製造業は日本のお家芸と言われました。その後、中国や東南アジアのコピー商品を悪く言うようになりましたが、昔はメイドインジャパンは安かろう悪かろうのコピー商品だったのです。2000年くらいまでは「真似した電気」という言葉が使われていました。日本一の家電メーカー松下電器がPanasonicに社名変更したのはそれを嫌ったからとも言われています。

1990年代の日本の技術者は、新製品を買ってきては解体して、部品や回路を分析して、類似品を完成させて売るようなことを平気でしていました。その後、コンプライアンスとか、特許侵害問題が大きくなって、アップル社やサムスン社から訴えられたり訴えたりということで、リスクが大きすぎやらなくなってきましたが、そういう技術者しかいなかったので、彼らは全員リストラされてしまいました。

日本にはプログラムが書ける人がほとんど残りませんでした。そして、無料で提供して広告モデルで回収するというような、「未完成品でも面白いものをやったもん勝ちで投資マネーを集めれば勝ち」とか「シェアリングエコノミー」とか「横流しバッタモン」などを日本人が喜んで買うようになりはじめたのは2011年くらいからです。

それまでは家電メーカーも護送船団方式の内側にいましたが、それが弾けてしまったのです。しかしそうなる5年以上前から、日本の企業は世界に新しい価値提供をまったくできなくなってしまっていたのです。

「おもてなし」というのは、過剰包装や過剰な人手をかけて懇切丁寧にするということで、しかし、それは商品価格やサービス価格に転嫁されるか、利益を産まないかのどちらかだったのです。あろうことか日本の多くの会社が、拡大しつづけることによって資金調達をしつづけ、一見儲かっているように見せる、というネズミ講方式を取りました。

それがライザップでありソフトバンクです。投資マネーを集めれば勝ち、とか、大きくなりすぎれば潰せないだろう、という、資本主義の上での人質をとったような形なんですね。しかし、それがいよいよ立ち行かなくなろうか、というときに今回の騒動です。

私達はいきなり底なし沼に放り込まれましたが、まだ、頭が沼の上に出ているので、世の中に実感として伝わっていないだけなのですね。しかも、昭和バブル崩壊以降の入社組は、いいことなんかなんにもなく50歳になろうとしているので、危機感に麻痺しているところもあります。

もはや60代以上の言葉は、無価値です。彼らに何かをする力はありません。へらへら上司の靴をなめていれば出世できた世代だからです。

80世代との「正社員」ギャップ

年齢が50歳であっても、もし社会人デビューしていなければ18歳とか22歳と変わらない社会に直面しなければなりません。しかも彼らよりもかなり不利です。親のスネしかかじってない人を、ずっと苦労してなんとか自活してきた30代、40代の人は相手にしてくれません。

ところが80歳代の人たちは、半分寝ぼけているので、というのは新聞の文字は大きくなっているし、テレビも文字を大きなテロップにして流しているので、昭和がまだ続いているような幻想でいます。そして自分の若い頃や、中年期のことを忘れないでいます。

» 指示 1: 日本の製造業についての本文では、2000年くらいまでどんな言葉が使われていたとされていますか。
» 指示 2: 日本の製造業についての本文を、最後の文の後から書き続けてください。

» 抜粋エントリ:

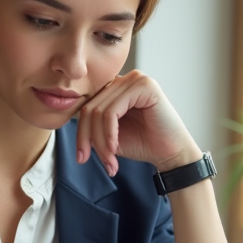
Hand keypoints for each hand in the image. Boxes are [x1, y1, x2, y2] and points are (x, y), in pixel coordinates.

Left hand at [75, 70, 200, 175]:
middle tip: (101, 163)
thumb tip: (71, 123)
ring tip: (110, 161)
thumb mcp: (109, 135)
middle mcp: (124, 79)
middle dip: (90, 140)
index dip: (81, 133)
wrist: (171, 154)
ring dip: (100, 141)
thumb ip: (92, 125)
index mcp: (115, 88)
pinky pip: (112, 111)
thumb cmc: (143, 143)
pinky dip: (109, 133)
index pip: (86, 106)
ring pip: (99, 111)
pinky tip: (114, 148)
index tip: (82, 158)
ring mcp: (134, 79)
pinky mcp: (144, 86)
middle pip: (90, 108)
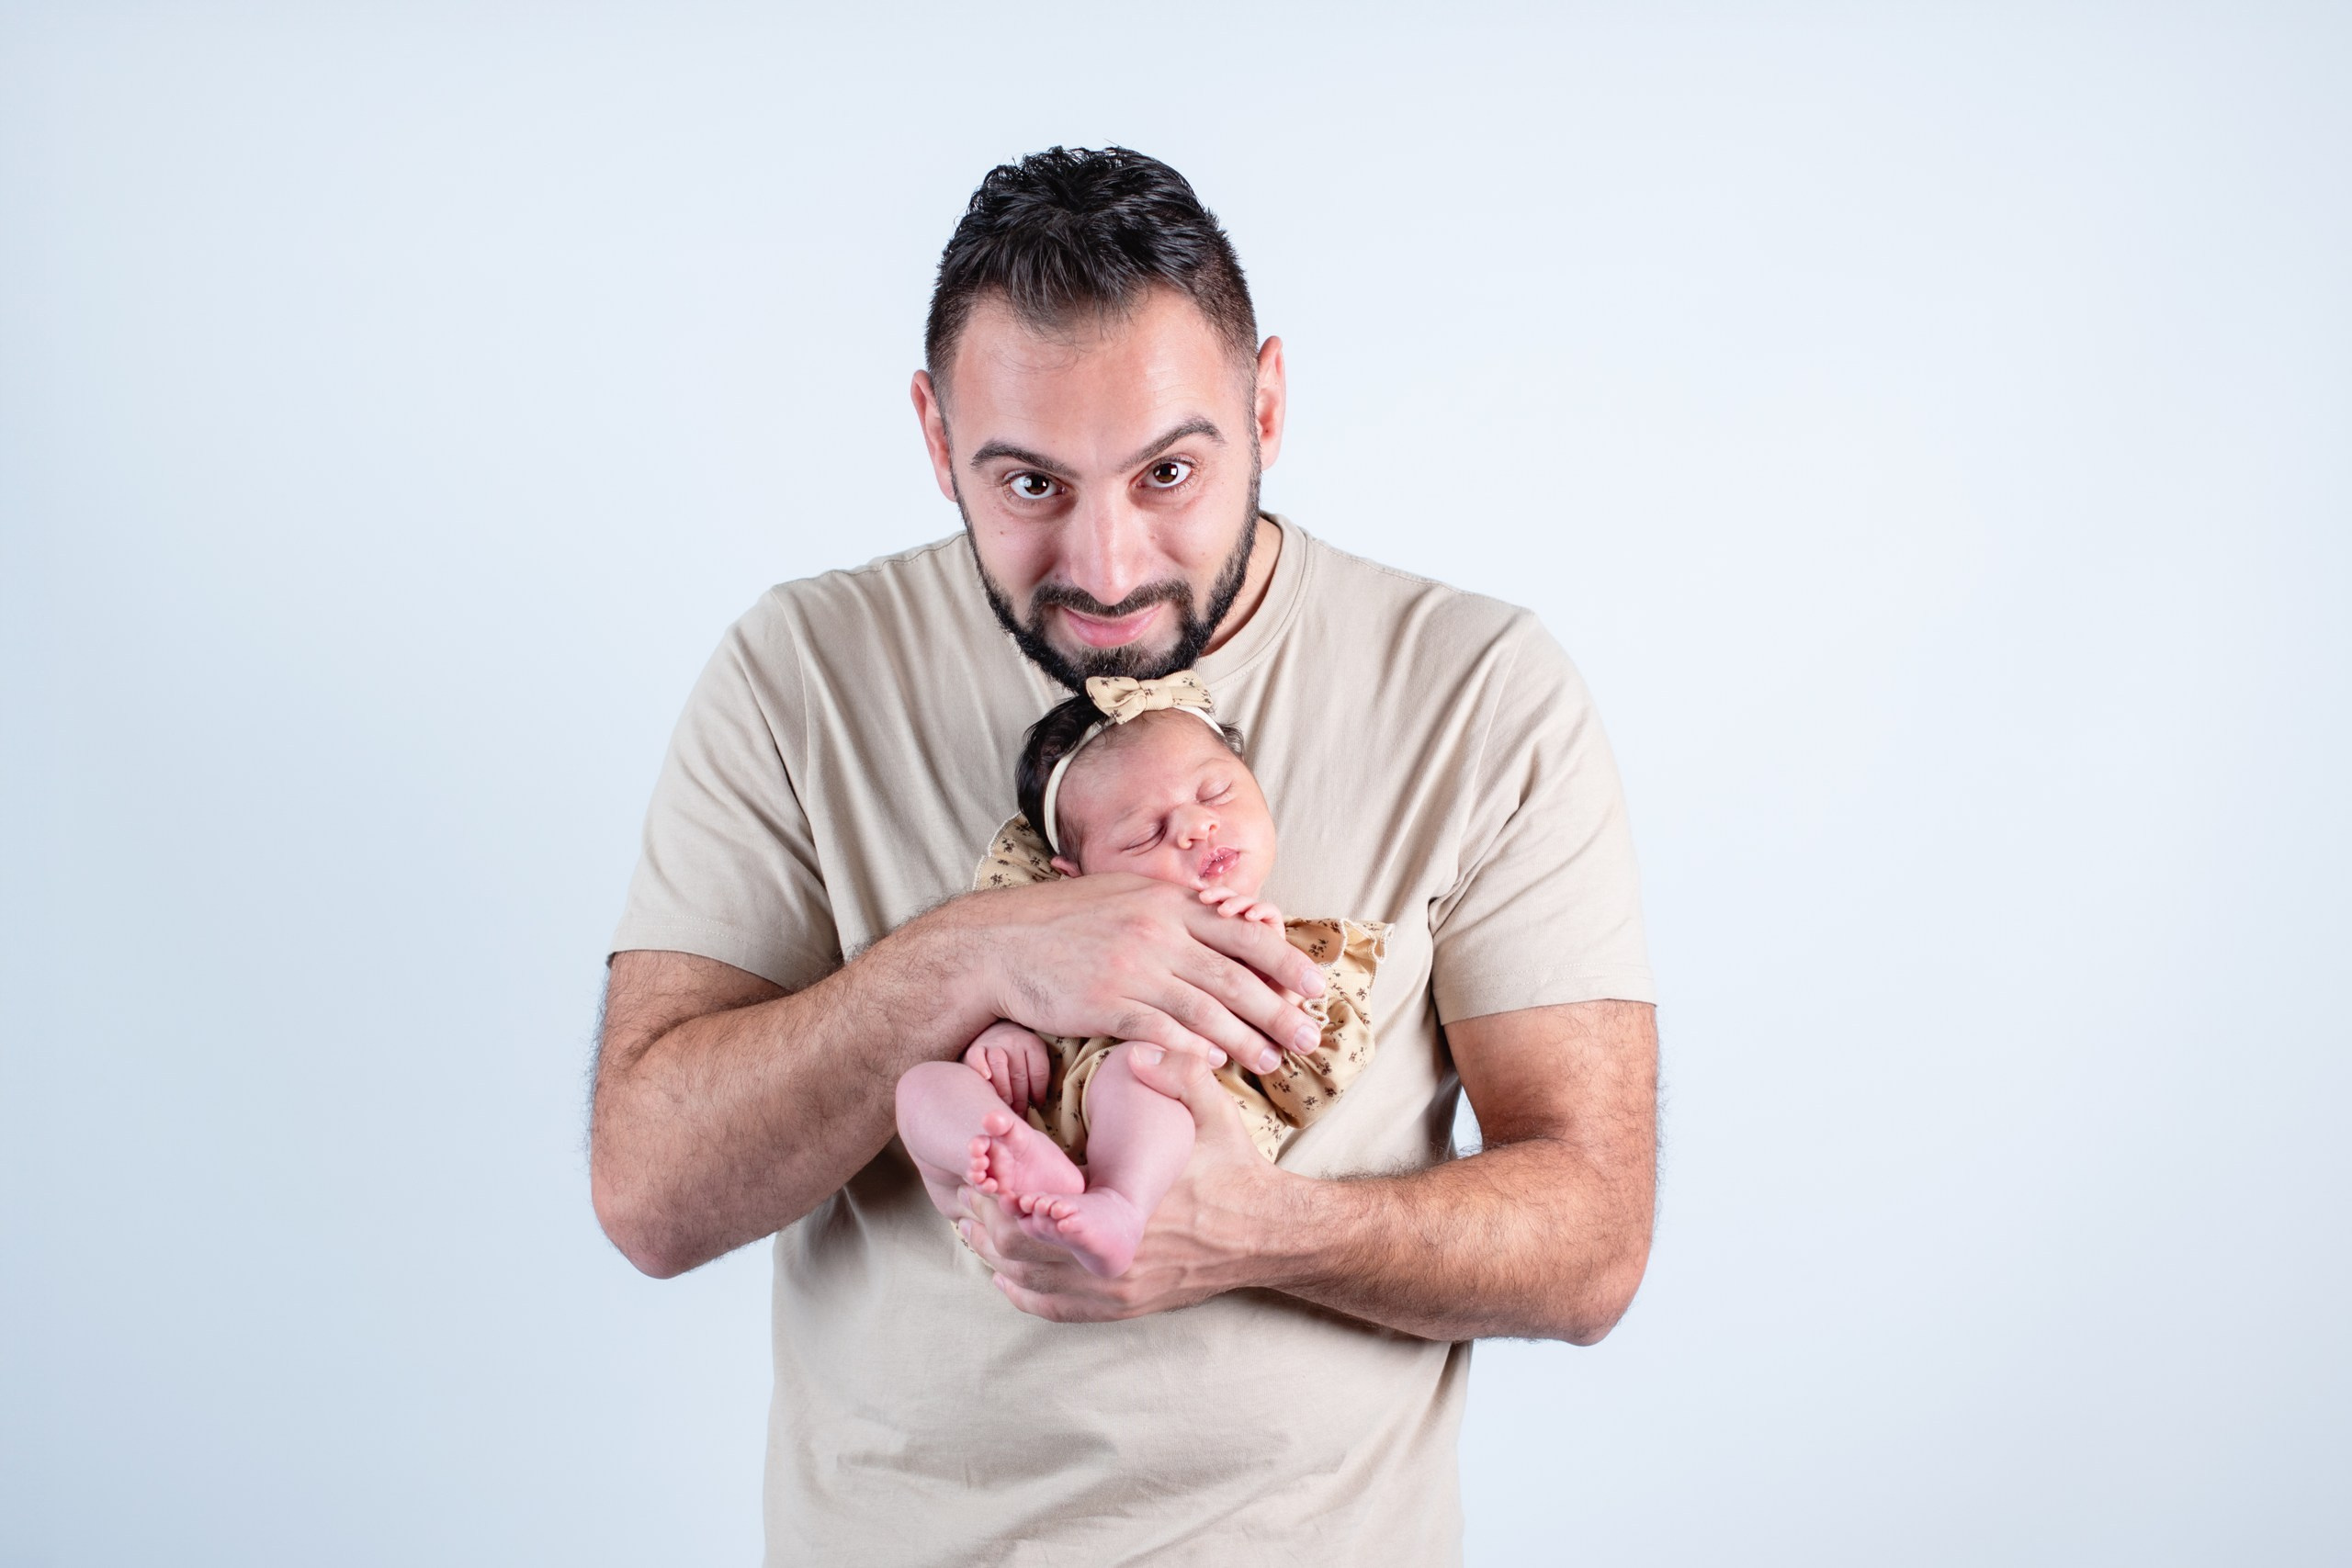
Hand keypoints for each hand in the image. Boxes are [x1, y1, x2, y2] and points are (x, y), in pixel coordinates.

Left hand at [957, 1046, 1290, 1321]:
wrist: (1269, 1232)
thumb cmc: (1233, 1168)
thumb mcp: (1213, 1110)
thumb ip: (1179, 1071)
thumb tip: (1138, 1052)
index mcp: (1126, 1211)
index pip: (1036, 1212)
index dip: (1000, 1191)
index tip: (984, 1165)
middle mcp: (1116, 1261)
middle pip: (1019, 1250)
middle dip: (987, 1218)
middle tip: (969, 1188)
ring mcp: (1119, 1290)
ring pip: (1029, 1281)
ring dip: (994, 1253)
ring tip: (973, 1222)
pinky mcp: (1124, 1306)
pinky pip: (1055, 1307)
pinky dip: (1021, 1290)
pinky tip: (1003, 1270)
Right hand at [961, 1019, 1051, 1114]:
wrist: (995, 1032)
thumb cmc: (1017, 1055)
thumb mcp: (1034, 1058)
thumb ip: (1038, 1076)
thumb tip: (1040, 1103)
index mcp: (1032, 1044)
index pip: (1039, 1072)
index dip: (1039, 1093)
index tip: (1036, 1107)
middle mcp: (1014, 1041)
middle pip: (1019, 1074)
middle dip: (1020, 1099)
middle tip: (1018, 1115)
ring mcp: (994, 1044)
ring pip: (999, 1066)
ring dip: (1003, 1089)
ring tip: (1004, 1105)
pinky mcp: (976, 1047)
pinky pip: (977, 1057)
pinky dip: (981, 1067)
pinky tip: (986, 1079)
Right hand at [963, 874, 1325, 1074]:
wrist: (999, 943)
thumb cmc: (1063, 921)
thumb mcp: (1125, 895)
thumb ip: (1174, 909)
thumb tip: (1223, 919)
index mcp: (1168, 902)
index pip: (1244, 931)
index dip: (1286, 960)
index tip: (1316, 985)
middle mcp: (1157, 932)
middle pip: (1235, 975)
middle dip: (1279, 1009)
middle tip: (1309, 1036)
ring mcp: (1132, 968)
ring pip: (1206, 1009)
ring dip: (1245, 1039)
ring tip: (1272, 1060)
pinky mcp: (1106, 1003)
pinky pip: (1161, 1031)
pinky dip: (1192, 1048)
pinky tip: (1215, 1065)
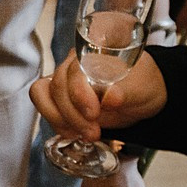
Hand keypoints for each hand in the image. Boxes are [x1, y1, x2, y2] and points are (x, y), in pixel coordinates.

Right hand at [28, 51, 167, 144]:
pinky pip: (45, 106)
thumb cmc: (142, 85)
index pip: (73, 67)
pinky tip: (75, 132)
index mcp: (93, 52)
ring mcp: (64, 79)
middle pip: (57, 85)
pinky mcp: (59, 97)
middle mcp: (73, 62)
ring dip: (62, 119)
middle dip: (74, 113)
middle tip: (94, 130)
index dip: (79, 91)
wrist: (140, 99)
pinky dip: (57, 122)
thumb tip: (110, 96)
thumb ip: (126, 91)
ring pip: (43, 95)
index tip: (94, 112)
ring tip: (86, 133)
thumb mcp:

» 回答欄 1: 「真似した電気」という言葉です。

» 回答欄 2:
昭和バブルの終わり頃の初任給は22万円くらい。年収300万円から350万円くらいでした。それは今も数字的にはほぼ変わらないのですが、問題なのは、正社員で働いていても年に10000円くらいしか昇給しないことです。

バブル期の昔は昇格すると月収で3万円昇給したりしていたのです。年間で50万円昇格昇給したり、通常昇給でも月8000円昇給していたりしたのです。ボーナスは6ヶ月という会社もあれば年に3回も4回も出る会社もあり、年に15万円ずつ昇給したりもしたのです。

さらに、サラリーマン定率減税というのがあって、サラリーマンが優遇されていた時代もあります。また、消費税なんかありませんでしたし(高額なものには物品税という贅沢税相当のものが1割くらいかけられていた)、現在は40歳以上死ぬまで毎月払い続ける介護保険料などもありませんでした。

年金は積立方式で将来帰ってくると言われ、実際には昭和30年代は6倍になって帰ってくる、と言われましたが、倍以上になって帰ってくる程度。しかし、それでも払った分はもらえるのですから非常にいい制度でした。ところが制度破綻し、社会保険料がグングン上がりました。昔はボーナスから天引きがほとんどなかったのですが、税金がボンとかかるようになりました。

住居費や食費など生きるために最低限必要な費用を引いた残りを「可処分所得」という言い方をすることがありますが、それはとてつもなく減額されたことになります。また、買い物で消費税取られますから、実際には収入が1割減ったようなものです。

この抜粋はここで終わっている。